Let me give a few examples and a few remarks.
Every countable ordinal is realized as a Cantor-Bendixon rank of a closed set . The Cantor-Bendixon derivative X' of set X of reals (or in any topological space) is obtained by casting out isolated points. The rank of X is the number of steps required until a set is reached having no isolated points. The integers in R have rank 1; a convergent sequence has rank 2; a convergent sequence of convergent sequences has rank 3, and so on. The finite ranks are easy to construct by induction. One can continue transfinitely to produce a set with any ordinal rank.
Cantor's back-and-forth proof that any two countable endless dense linear orders are isomorphic generalizes to the transfinite, for any two structures of size κ having a collection of partial isomorphisms with the <κ back-and-forth property. This idea is related to the model-theoretic notion of saturation, and is a fundamental method in model theory.

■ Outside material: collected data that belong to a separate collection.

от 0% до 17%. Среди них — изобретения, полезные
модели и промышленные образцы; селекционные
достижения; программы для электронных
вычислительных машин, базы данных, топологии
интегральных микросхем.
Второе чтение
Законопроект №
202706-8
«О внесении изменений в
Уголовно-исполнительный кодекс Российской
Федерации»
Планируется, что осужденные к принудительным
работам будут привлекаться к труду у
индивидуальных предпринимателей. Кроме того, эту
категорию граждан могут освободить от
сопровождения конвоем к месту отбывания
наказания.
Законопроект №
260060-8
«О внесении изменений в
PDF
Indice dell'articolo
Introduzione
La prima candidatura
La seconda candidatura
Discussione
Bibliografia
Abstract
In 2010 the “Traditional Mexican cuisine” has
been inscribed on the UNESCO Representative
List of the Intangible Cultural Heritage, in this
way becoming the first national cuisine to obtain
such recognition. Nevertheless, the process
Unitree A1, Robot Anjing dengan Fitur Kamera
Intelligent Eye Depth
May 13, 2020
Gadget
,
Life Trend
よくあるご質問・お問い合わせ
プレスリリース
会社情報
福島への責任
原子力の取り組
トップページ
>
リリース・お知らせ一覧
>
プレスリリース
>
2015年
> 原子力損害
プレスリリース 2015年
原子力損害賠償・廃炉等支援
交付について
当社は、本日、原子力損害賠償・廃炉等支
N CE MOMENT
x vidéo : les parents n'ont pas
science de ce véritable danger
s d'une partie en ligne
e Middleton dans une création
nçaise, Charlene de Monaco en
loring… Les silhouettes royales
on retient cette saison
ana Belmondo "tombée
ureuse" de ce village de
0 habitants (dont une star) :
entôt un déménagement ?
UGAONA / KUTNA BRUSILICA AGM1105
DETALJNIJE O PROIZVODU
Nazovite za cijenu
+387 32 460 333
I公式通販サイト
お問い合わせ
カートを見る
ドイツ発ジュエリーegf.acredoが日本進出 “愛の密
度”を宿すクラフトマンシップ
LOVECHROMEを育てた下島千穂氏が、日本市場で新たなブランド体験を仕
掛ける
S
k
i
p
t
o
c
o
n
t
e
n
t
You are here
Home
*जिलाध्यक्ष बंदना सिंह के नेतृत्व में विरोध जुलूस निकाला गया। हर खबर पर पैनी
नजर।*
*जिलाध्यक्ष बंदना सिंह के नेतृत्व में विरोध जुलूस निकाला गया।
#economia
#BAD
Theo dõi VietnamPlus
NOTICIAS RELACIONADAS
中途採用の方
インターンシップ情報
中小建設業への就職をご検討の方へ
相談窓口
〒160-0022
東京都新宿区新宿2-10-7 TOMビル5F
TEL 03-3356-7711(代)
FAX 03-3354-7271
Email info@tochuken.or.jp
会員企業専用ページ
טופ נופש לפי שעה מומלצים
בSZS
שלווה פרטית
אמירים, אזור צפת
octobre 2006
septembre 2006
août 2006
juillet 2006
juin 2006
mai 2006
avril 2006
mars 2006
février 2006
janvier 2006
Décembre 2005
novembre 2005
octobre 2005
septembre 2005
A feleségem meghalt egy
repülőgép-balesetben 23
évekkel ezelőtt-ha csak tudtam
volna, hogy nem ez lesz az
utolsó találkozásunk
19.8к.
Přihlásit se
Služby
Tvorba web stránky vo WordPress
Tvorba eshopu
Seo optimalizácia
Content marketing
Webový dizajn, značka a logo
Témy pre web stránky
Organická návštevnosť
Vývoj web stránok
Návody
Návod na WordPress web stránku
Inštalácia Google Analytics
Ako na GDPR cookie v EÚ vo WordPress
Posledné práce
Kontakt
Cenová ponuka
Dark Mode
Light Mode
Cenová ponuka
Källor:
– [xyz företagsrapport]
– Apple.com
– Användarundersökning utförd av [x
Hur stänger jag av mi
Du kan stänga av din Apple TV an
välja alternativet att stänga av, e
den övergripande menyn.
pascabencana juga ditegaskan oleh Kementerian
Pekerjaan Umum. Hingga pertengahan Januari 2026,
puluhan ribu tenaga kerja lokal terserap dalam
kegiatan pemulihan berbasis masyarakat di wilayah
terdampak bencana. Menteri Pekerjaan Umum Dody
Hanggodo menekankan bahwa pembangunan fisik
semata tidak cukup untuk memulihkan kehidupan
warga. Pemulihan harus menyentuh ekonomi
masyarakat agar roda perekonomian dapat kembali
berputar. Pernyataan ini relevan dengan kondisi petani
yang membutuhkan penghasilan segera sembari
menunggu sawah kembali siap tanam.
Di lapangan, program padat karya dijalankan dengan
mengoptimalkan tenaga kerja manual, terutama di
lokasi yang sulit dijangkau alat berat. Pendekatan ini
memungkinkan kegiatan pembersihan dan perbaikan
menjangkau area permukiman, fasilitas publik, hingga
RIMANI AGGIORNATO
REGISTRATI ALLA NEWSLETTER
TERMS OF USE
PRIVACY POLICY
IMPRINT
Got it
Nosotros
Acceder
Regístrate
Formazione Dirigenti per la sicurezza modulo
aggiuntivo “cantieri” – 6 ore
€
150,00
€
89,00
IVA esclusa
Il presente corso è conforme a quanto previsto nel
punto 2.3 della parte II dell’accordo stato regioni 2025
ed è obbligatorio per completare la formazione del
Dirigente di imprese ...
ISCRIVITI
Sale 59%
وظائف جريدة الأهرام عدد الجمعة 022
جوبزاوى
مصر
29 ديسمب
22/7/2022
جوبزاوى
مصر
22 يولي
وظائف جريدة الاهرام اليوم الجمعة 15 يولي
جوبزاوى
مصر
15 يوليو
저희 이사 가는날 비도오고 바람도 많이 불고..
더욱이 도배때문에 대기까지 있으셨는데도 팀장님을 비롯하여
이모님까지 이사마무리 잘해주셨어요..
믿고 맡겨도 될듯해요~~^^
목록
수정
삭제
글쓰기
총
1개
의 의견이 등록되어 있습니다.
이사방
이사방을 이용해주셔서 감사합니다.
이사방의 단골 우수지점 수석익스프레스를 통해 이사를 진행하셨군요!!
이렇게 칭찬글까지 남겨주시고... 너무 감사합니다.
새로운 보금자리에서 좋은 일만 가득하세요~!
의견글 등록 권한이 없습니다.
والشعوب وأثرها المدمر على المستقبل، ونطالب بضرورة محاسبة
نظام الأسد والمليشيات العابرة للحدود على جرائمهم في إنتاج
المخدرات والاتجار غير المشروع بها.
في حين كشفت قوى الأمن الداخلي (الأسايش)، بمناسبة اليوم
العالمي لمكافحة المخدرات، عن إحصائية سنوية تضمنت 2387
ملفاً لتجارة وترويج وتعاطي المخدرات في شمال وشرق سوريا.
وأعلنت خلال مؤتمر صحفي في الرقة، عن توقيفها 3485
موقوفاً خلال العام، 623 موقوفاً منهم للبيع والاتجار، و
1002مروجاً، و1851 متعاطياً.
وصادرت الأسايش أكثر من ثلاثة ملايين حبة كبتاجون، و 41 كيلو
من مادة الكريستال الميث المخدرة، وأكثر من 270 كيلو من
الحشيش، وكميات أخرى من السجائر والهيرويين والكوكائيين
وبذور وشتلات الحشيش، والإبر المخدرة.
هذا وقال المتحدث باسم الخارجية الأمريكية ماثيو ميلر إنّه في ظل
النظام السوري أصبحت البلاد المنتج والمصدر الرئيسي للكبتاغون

Your question asks for examples of finite induction that extend to the transfinite but do not trivialize when doing so. But perhaps a more common situation with transfinite induction is the dual situation, where an argument that is trivial for finite instances, but becomes nontrivial in the transfinite. For example:
Every countable well ordering embeds into the rational order. This is trivial for finite orders, but can be proved for countable ordinals by transfinite induction. (But actually, one can prove generally that any countable linear order embeds into Q, building the embedding by finite recursion on the enumeration of the order.)
Every well ordering is rigid, in the sense that it has no nontrivial order automorphisms. This is trivial for finite orders, but can be proved by transfinite induction by looking at the least element to be moved.
More generally, every transitive set is rigid. This and many other arguments in set theory proceed by proving that there can be no ∈ minimal counterexample, and such arguments can be viewed as proofs by transfinite induction on the Levy rank of the set.
Finally, let me make a distinction between using mathematical induction to prove a statement, and using mathematical recursion to carry out a mathematical construction. The difference is that the result of recursion is a mathematical object, rather than a proof of a statement. Many finite recursions extend naturally into the transfinite.
The construction of the collection HF of all hereditary finite sets proceeds by starting with the empty set, and iterating the power set operation. The transfinite continuation of this simply collects everything together with a union at limit stages, and continues taking the power set at limit stages. The result is the Levy hierarchy Vα of all sets (or of all well-founded sets).
One can iteratively add one to finite numbers, to get the next larger cardinal number. Continuing transfinitely, one produces the transfinite cardinals Alephα. Similarly, the cardinals Bethα result from iterating the exponential operation Bethα+1 = 2Bethα.
There are many others.